1.2.7 What entities can apply the micro companies regime and FRS 105 in the Republic of Ireland Company Law requirement for the micro companies regime – Republic of Ireland
Under Section 280D of Companies Act 2014, a company qualifies for the micro companies regime if it fulfils at least two of the three qualifying conditions listed below (subject to note 1):
- In relation to its first financial year; or
- In relation to its current financial year and the preceding financial year; or
- In relation to its current financial year and it qualified as a small/medium company in the preceding financial year; or
- In relation to the preceding financial year and it qualified as a small/medium company in the preceding financial year.
| Micro Co | |
| Turnover | ≤ €700,000 |
| Balance Sheet Total | ≤ €350,000 |
| Employees | ≤10 |
Note 1: Exception even where the above thresholds are met:
Section 280D(3)(4) of Companies Act 2014 excludes the following companies from applying the MCR and hence FRS 105:
1. a company falling within any provision of Schedule 5 of the Act (e.g. Authorised investment firm, insurance intermediary of any other company carrying on of business by which is required to be authorised by the Central Bank); or
2. a company that is a credit institution or insurance undertaking; or
3. a company with securities regulated on a regulated market; or
4. a holding company of a small group as defined in Section 280B of CA 2014 (i.e. meets two of the three T/O <= €12 million net/€14.4 million gross; total assets <= €6 million net/€7.2 million gross; <= 50 employees) even where the group meets the thresholds in Section 280B of CA 2014 where any of the entities in the group come within points 1, 2 and 3 above (this only effects the holding company and not the other companies within the group (other than a company that comes within the remit of points 1-3 above)); or
5. an investment undertaking – See definition of such an entity at INSET LINK; or
6. a financial holding undertaking – See definition of such an entity at INSET LINK; or
7. a holding company that prepares consolidated financial statements; or
8. a subsidiary that is included in the consolidated financial statements of a parent for that year; or
9. any company excluded from the small companies regime; or
10. a company that prepares financial statements under FRS 102/IFRS.
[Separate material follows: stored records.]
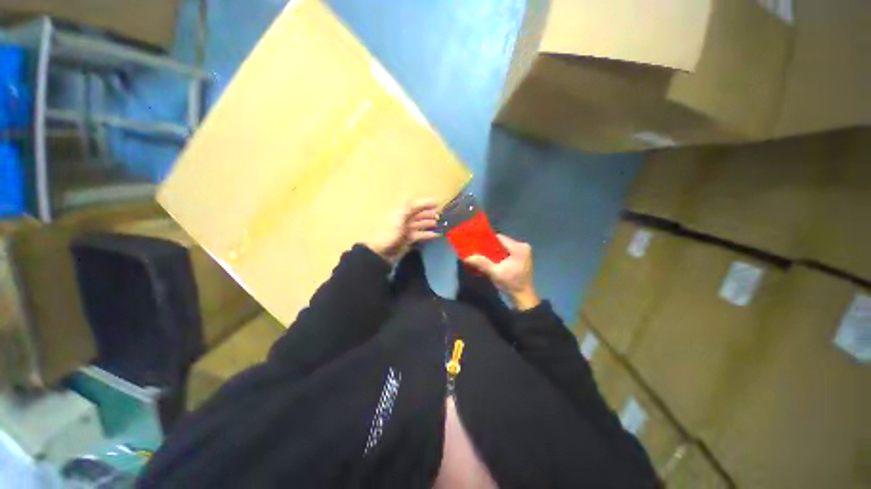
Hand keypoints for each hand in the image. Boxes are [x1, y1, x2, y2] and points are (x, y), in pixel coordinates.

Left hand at [366, 199, 439, 263]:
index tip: (437, 202)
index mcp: (400, 213)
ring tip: (439, 223)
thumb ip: (405, 208)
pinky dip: (427, 234)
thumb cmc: (388, 234)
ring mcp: (405, 230)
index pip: (414, 205)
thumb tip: (408, 191)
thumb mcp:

1.2.8 What should entities consider when deciding whether to apply FRS 105 or not?
Issues to consider when deciding whether to apply FRS 105 or not assuming the company is eligible to utilise FRS 105:
- If the company increases in size the company will then no longer meet the requirements of the micro companies regime and as a result will have to go through the pain of transitioning to a new accounting standard all over again;
- Given the simplicity of the financial statements, for an external party reviewing these financial statements, they may not provide enough detail e.g. banks, potential customers, etc.
- The company’s balance sheet only shows cost and does not allow entities to show fair values.
- Does the company wish to capitalise development costs, if so FRS 105 should not be utilised (some companies do)?
- If the results are included in the parent company consolidated financial statements, FRS 105 financial statements cannot be prepared.
- The balance sheet of the company may be significantly impacted as a result of a revaluation policy/ fair value policy not being permitted. Possibility it could impact banking covenants.
- What are the growth prospects for the company? If the company expects to grow significantly then it may be better to apply FRS 102 from the outset.
[1] These reflect legal requirements that are applicable in the UK for accounting periods beginning on or after 1 January 2016.